The Direct Registration System, or DRS, is a system for book-entry ownership.
DRS offers investors and shareholders an alternative from receiving a physical certificate, by allowing the shares to be recorded in the books electronically.
The way AMC shareholders can transfer their shares to a DRS is by contacting their brokers and requesting the transfer directly.

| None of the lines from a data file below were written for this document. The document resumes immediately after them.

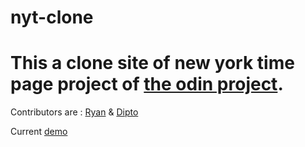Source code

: # nyt-clone

# This a clone site of new york time page project of [the odin project](https://www.theodinproject.com/courses/html5-and-css3/lessons/positioning-and-floating-elements).

Contributors are : [Ryan](https://github.com/rvvergara) & [Dipto](https://github.com/dipto0321)

Current [demo](https://rawgit.com/dipto0321/nyt-clone/dev-version/index.html)

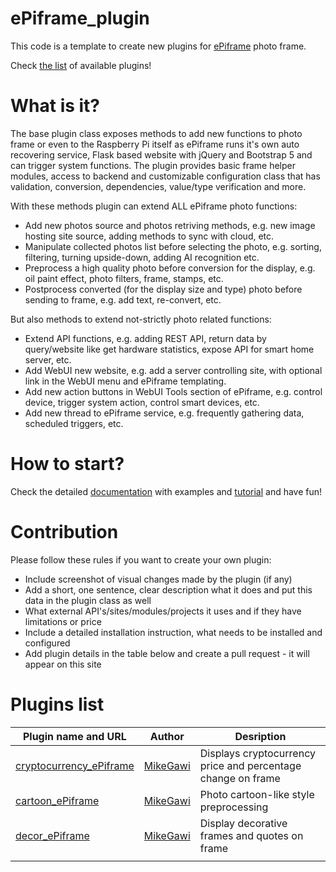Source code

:# ePiframe_plugin

This code is a template to create new plugins for [ePiframe](https://github.com/MikeGawi/ePiframe) photo frame.

Check [the list](#plugins-list) of available plugins!

# What is it?

The base plugin class exposes methods to add new functions to photo frame or even to the Raspberry Pi itself as ePiframe runs it's own auto recovering service, Flask based website with jQuery and Bootstrap 5 and can trigger system functions. The plugin provides basic frame helper modules, access to backend and customizable configuration class that has validation, conversion, dependencies, value/type verification and more.

With these methods plugin can extend ALL ePiframe photo functions:
* Add new photos source and photos retriving methods, e.g. new image hosting site source, adding methods to sync with cloud, etc.
* Manipulate collected photos list before selecting the photo, e.g. sorting, filtering, turning upside-down, adding AI recognition etc.
* Preprocess a high quality photo before conversion for the display, e.g. oil paint effect, photo filters, frame, stamps, etc.
* Postprocess converted (for the display size and type) photo before sending to frame, e.g. add text, re-convert, etc.

But also methods to extend not-strictly photo related functions:
* Extend API functions, e.g. adding REST API, return data by query/website like get hardware statistics, expose API for smart home server, etc.
* Add WebUI new website, e.g. add a server controlling site, with optional link in the WebUI menu and ePiframe templating.
* Add new action buttons in WebUI Tools section of ePiframe, e.g. control device, trigger system action, control smart devices, etc.
* Add new thread to ePiframe service, e.g. frequently gathering data, scheduled triggers, etc.

# How to start?

Check the detailed [documentation](https://github.com/MikeGawi/ePiframe_plugin/blob/master/docs/SETUP.md) with examples and [tutorial](https://github.com/MikeGawi/ePiframe_plugin/blob/master/docs/TUTORIAL.md) and have fun!

# Contribution

Please follow these rules if you want to create your own plugin:
* Include screenshot of visual changes made by the plugin (if any)
* Add a short, one sentence, clear description what it does and put this data in the plugin class as well
* What external API's/sites/modules/projects it uses and if they have limitations or price
* Include a detailed installation instruction, what needs to be installed and configured
* Add plugin details in the table below and create a pull request - it will appear on this site

# Plugins list

|Plugin name and URL|Author|Desription|
|-------------------|------|----------|
|[cryptocurrency_ePiframe](https://github.com/MikeGawi/cryptocurrency_ePiframe)|[MikeGawi](https://github.com/MikeGawi)|Displays cryptocurrency price and percentage change on frame|
|[cartoon_ePiframe](https://github.com/MikeGawi/cartoon_ePiframe)|[MikeGawi](https://github.com/MikeGawi)|Photo cartoon-like style preprocessing|
|[decor_ePiframe](https://github.com/MikeGawi/decor_ePiframe)|[MikeGawi](https://github.com/MikeGawi)|Display decorative frames and quotes on frame|
||||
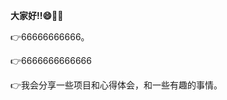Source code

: **大家好!!:smile::tiger::baby_chick:**

 :point_right:66666666666。

 :point_right:6666666666666

 :point_right:我会分享一些项目和心得体会，和一些有趣的事情。
 


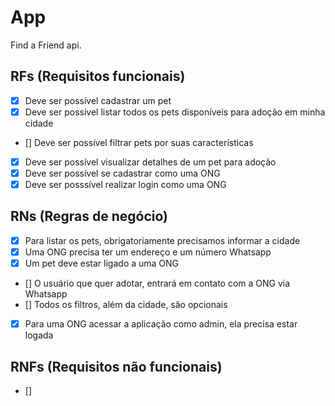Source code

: # App

Find a Friend api.

## RFs (Requisitos funcionais)

- [x] Deve ser possível cadastrar um pet
- [x] Deve ser possível listar todos os pets disponíveis para adoção em minha cidade
- [] Deve ser possível filtrar pets por suas características
- [x] Deve ser possível visualizar detalhes de um pet para adoção
- [x] Deve ser possível se cadastrar como uma ONG
- [x] Deve ser posssível realizar login como uma ONG

## RNs (Regras de negócio)

- [x] Para listar os pets, obrigatoriamente precisamos informar a cidade
- [x] Uma ONG precisa ter um endereço e um número Whatsapp
- [x] Um pet deve estar ligado a uma ONG
- [] O usuário que quer adotar, entrará em contato com a ONG via Whatsapp
- [] Todos os filtros, além da cidade, são opcionais
- [x] Para uma ONG acessar a aplicação como admin, ela precisa estar logada

## RNFs (Requisitos não funcionais)

- []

Shares registered through DRS cannot be lent to short-sellers by brokerage firms.
DRS might also be able to expose the fraud that occurs behind the doors of market makers and other financial institutions.
Naked shorting has been a real problem in the finance sector and unfortunately the SEC has not tackled it head on.
It’s very possible DRS kills two birds with one stone.
But I’d love to hear your thoughts on the segment.
Should AMC shareholders DRS their shares?
And do you think it will make a difference?
Leave your thoughts in the comment section below.
Latest AMC Stock News
AMC beat earnings expectations for Q3 of 2022, ending the quarter with just under $900 million in liquidity.
The company seated more than 53 million guests in Q3, a 33% increase from Q3 of 2021.
Zoom and AMC are partnering up to arm the movie theatre chain with communication services across movie theatres in 17 U.S. states.
The company also plans to issue AMC credit cards by the early 2023.